I used to view the table top versions as sophisticated... formal.


----------



## Lewkat (Jun 5, 2020)

We had a black phone on the hall table.  No dial, just an operator.  That lasted until I was about 12, then we had one on the wall in the kitchen, one in the den and one in the living room.  All the same number.  After I got out of college, I had my own princess phone.  Now I no longer own a landline phone.


----------



## Ken N Tx (Jun 5, 2020)

Black dial type


----------



## fuzzybuddy (Jun 6, 2020)

I remember a black, rotary phone. It had a kind of like a black cardboardy cord. It was a party line. I remember the phone number, it was "321". Then the phone compay got a lot more customers, because now you had to dial "4-7321". OMG, how was anybody supposed to remember all those numbers?????? Then we got a black rotary wall phone.
Strange I can remember the phones and the phone numbers when I lived at home, but I can't remember anything of the phones when I was on my own. I know I had one????????????

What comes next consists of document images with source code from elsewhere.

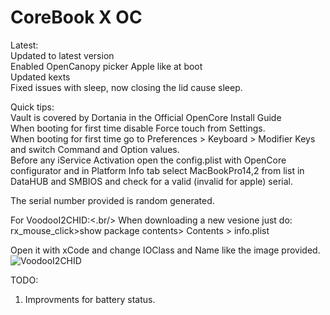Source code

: # CoreBook  X   OC

Latest:<br/>
Updated to latest version <br/>
Enabled OpenCanopy picker Apple like at boot<br/>
Updated kexts <br/>
Fixed issues with sleep, now closing the lid cause sleep.

Quick tips:<br/>
Vault is covered by Dortania in the Official OpenCore Install Guide <br/>
When booting for first time disable Force touch from Settings.<br/>
When booting for first time go to Preferences > Keyboard > Modifier Keys and switch Command and Option values.<br/>
Before any iService Activation open the config.plist with OpenCore configurator and in Platform Info tab select MacBookPro14,2 from list in DataHUB and SMBIOS and check for a valid (invalid for apple) serial.<br/>

The serial number provided is random generated.

For VoodooI2CHID:<.br/>
When downloading a new vesione just do: <br/>
rx_mouse_click>show package contents> Contents > info.plist<br/>

Open it with xCode and change IOClass and Name like the image provided.<br/>
![VoodooI2CHID](https://user-images.githubusercontent.com/51327886/114537073-0f20ef00-9c52-11eb-9644-af826e872b7e.png)


TODO:<br/>
1.  Improvments for battery status.
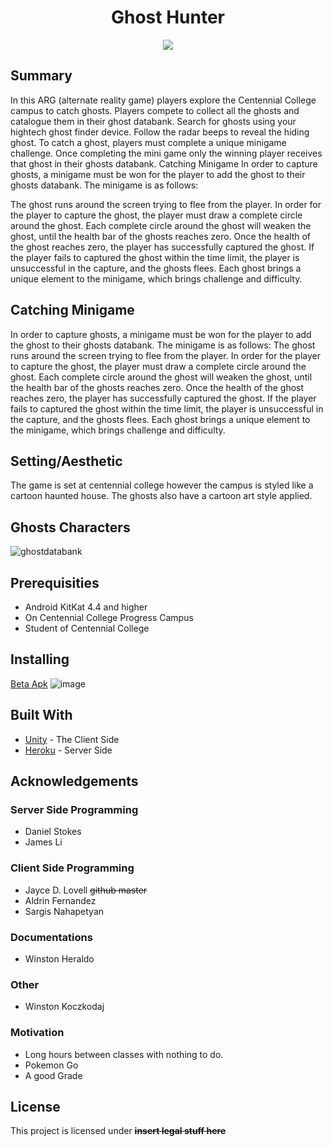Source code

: <h1 align="center">Ghost Hunter</h1>
<p align="center">
  <img src="https://user-images.githubusercontent.com/19291090/55803766-fbfa4800-5aa8-11e9-8822-9ca3a4ec7892.png">
</p>

## Summary

In this ARG (alternate reality game) players explore the Centennial College campus to catch ghosts. Players compete to collect all the ghosts and catalogue them in their ghost databank. Search for ghosts using your hightech ghost finder device. Follow the radar beeps to reveal the hiding ghost. To catch a ghost, players must complete a unique minigame challenge. Once completing the mini game only the winning player receives that ghost in their ghosts databank.
Catching Minigame
In order to capture ghosts, a minigame must be won for the player to add the ghost to their ghosts databank. The minigame is as follows:

The ghost runs around the screen trying to flee from the player. In order for the player to capture the ghost, the player must draw a complete circle around the ghost. Each complete circle around the ghost will weaken the ghost, until the health bar of the ghosts reaches zero. Once the health of the ghost reaches zero, the player has successfully captured the ghost. If the player fails to captured the ghost within the time limit, the player is unsuccessful in the capture, and the ghosts flees. Each ghost brings a unique element to the minigame, which brings challenge and difficulty.

## Catching Minigame

In order to capture ghosts, a minigame must be won for the player to add the ghost to their ghosts databank. The minigame is as follows:
The ghost runs around the screen trying to flee from the player. In order for the player to capture the ghost, the player must draw a complete circle around the ghost. Each complete circle around the ghost will weaken the ghost, until the health bar of the ghosts reaches zero. Once the health of the ghost reaches zero, the player has successfully captured the ghost. If the player fails to captured the ghost within the time limit, the player is unsuccessful in the capture, and the ghosts flees. Each ghost brings a unique element to the minigame, which brings challenge and difficulty.

## Setting/Aesthetic
The game is set at centennial college however the campus is styled like a cartoon haunted house. The ghosts also have a cartoon art style applied.

## Ghosts Characters

![ghostdatabank](https://user-images.githubusercontent.com/19291090/51724915-906a1800-202d-11e9-95aa-04b19a8f4058.JPG)

## Prerequisities
* Android KitKat 4.4 and higher
* On Centennial College Progress Campus
* Student of Centennial College
## Installing
[Beta Apk](https://developer.cloud.unity3d.com/share/share.html?shareId=Zyk1xIXStE)
![image](https://user-images.githubusercontent.com/19291090/55909132-3d721c80-5ba9-11e9-91d3-8ec0979f6476.png)
## Built With
* [Unity](https://unity.com/) - The Client Side
* [Heroku](https://www.heroku.com/) - Server Side
## Acknowledgements
### Server Side Programming
* Daniel Stokes
* James Li
### Client Side Programming
* Jayce D. Lovell ~~github master~~
* Aldrin Fernandez
* Sargis Nahapetyan
### Documentations
* Winston Heraldo
### Other
* Winston Koczkodaj
### Motivation
* Long hours between classes with nothing to do.
* Pokemon Go
* A good Grade
## License
This project is licensed under ~~**__insert legal stuff here__**~~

I do remember getting on a cleaning kick, and my phone was all cruddy. So, I took the rotary phone off the receiver, and started cleaning the dial, starting at "0", and going around the dial. Then I could hear  a foreign voice say "hello, hello". I hung up. Next month I had a bill for a phone call to either Libya, or Liberia ( I forget which). the number was like 0-1-2-4 -3-5-6-6-7-8-9.


----------



## muffin (Jun 7, 2020)

We never had a phone when I was growing up ,I used to use a phone box in my teenage years.


----------